Last last year a motorcyclist was killed when an off-duty police officer pulled out of a side road and into the motorcyclist’s path. The car driver was cleared of all charges against her for both careless and dangerous driving. On the surface this may appear like a gross miscarriage of justice but that will depend on what you perceive justice to be. Damaged motorcycle following road traffic collision
 
With road traffic accidents such as this, the case goes beyond just the Judge and Jury criminal stage. Because this is what the media chooses to emphasise, the wider public are often unaware that even if criminal charges are either not brought or are unsuccessful, a civil case can still be raised. 

At Motorcycle Law Scotland we specialise in the civil law. This means that we do not need to prove beyond all reasonable doubt that somebody caused an accident because they were driving in a careless or dangerous manner; instead we work with the civil burden of proof.

The test in civil cases is a lower standard and requires us to prove our case on a balance of probability. By this I mean that we rely on the negligence of the driver and their failure to abide by the Highway Code. For example, their failure to keep a proper look out for other road users or a failure to provide a safe stopping distance. 
 
In such cases, we are looking for a monetary award for either the injured party or, in the tragic case of a fatal accident, the family they leave behind. An action would be raised against the motor insurers of the party that caused the accident.

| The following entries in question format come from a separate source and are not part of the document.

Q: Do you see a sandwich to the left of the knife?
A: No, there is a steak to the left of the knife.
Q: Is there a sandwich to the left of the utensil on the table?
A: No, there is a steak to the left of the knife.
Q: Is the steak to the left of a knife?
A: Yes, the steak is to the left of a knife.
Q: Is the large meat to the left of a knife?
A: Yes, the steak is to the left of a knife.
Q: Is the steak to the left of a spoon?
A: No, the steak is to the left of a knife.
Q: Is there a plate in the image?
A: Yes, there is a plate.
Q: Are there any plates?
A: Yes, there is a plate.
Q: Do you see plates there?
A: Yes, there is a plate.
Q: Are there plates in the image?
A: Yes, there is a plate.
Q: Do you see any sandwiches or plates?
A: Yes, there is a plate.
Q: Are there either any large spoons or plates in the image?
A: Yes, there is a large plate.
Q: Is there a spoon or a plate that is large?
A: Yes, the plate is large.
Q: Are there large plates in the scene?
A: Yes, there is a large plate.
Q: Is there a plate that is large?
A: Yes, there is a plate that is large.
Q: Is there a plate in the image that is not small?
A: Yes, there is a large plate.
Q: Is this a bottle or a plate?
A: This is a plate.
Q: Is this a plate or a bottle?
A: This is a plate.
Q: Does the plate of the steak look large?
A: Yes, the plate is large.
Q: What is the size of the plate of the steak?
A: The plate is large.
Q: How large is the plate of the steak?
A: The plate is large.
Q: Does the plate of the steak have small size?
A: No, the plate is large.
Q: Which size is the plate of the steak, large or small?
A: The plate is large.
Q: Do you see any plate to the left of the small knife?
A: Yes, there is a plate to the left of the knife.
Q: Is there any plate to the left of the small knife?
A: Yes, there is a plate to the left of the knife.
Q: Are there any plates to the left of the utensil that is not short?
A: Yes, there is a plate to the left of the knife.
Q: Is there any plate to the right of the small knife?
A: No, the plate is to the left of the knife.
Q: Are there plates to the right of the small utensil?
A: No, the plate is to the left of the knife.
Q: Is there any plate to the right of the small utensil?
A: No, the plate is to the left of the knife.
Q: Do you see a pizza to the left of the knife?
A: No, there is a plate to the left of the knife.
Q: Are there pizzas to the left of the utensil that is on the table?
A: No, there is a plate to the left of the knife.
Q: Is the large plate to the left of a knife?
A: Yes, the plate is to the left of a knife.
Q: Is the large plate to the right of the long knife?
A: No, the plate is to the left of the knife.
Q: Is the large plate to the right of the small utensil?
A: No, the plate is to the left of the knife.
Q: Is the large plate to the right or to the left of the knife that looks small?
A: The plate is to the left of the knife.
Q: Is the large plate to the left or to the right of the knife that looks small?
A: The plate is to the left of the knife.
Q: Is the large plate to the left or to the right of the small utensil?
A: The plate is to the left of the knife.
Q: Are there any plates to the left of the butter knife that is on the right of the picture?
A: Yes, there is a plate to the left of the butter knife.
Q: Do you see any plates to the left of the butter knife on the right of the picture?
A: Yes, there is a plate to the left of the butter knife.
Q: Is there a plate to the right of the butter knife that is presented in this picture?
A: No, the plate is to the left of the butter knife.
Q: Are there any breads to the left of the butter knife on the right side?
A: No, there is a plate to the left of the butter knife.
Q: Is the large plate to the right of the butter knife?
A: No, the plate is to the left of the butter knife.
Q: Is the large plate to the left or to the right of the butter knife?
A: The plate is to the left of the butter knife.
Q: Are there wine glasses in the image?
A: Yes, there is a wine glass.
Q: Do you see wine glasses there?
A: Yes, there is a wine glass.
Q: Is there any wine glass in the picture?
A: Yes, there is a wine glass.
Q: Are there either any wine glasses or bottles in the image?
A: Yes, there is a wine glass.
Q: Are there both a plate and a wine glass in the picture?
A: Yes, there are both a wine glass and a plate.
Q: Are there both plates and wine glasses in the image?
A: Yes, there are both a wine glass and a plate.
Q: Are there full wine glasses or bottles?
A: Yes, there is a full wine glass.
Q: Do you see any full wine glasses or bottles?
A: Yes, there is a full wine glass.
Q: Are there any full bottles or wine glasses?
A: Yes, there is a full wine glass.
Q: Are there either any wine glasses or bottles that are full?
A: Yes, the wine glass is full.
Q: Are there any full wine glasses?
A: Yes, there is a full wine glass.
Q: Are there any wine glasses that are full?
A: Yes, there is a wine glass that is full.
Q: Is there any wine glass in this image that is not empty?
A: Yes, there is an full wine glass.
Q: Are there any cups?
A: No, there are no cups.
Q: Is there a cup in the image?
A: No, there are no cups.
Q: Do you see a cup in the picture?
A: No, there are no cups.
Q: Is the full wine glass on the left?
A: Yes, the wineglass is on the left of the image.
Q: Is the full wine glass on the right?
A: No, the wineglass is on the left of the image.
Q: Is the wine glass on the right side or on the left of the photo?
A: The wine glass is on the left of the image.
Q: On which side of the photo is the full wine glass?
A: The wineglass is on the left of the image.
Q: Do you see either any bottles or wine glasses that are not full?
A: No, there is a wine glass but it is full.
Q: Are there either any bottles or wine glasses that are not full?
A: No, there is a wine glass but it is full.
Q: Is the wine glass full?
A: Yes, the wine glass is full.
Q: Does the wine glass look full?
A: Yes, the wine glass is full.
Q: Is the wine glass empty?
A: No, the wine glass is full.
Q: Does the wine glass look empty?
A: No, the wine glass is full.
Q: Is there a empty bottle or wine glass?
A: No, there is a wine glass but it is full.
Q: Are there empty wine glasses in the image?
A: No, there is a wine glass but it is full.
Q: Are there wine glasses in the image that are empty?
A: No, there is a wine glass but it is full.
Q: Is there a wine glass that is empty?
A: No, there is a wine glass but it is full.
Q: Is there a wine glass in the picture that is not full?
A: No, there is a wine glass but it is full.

This is not something that can be sought in the criminal court. 
 
Although it may seem like an injustice when a driver has caused the death of another road user and they are not punished by a jail sentence, it is arguably the civil route that can bring the most comfort to the affected family. It is an unfortunate reality that nothing can bring a loved one back but what the civil courts seek to do is provide compensation for that loss. This can be invaluable financial support to the family to allow them to move on with their lives as best as they can. Or, in non-fatal cases, the court can provide a monetary award to help re-build the injured person’s life and cover any future care costs. 
 
We all hope that neither ourselves nor our families are involved in such accidents and rightly so but what people need to be aware of is that justice does not stop at the criminal court. Justice can be done by way of a financial compensation award within the civil court process and for many this means and does more than any criminal conviction could ever do.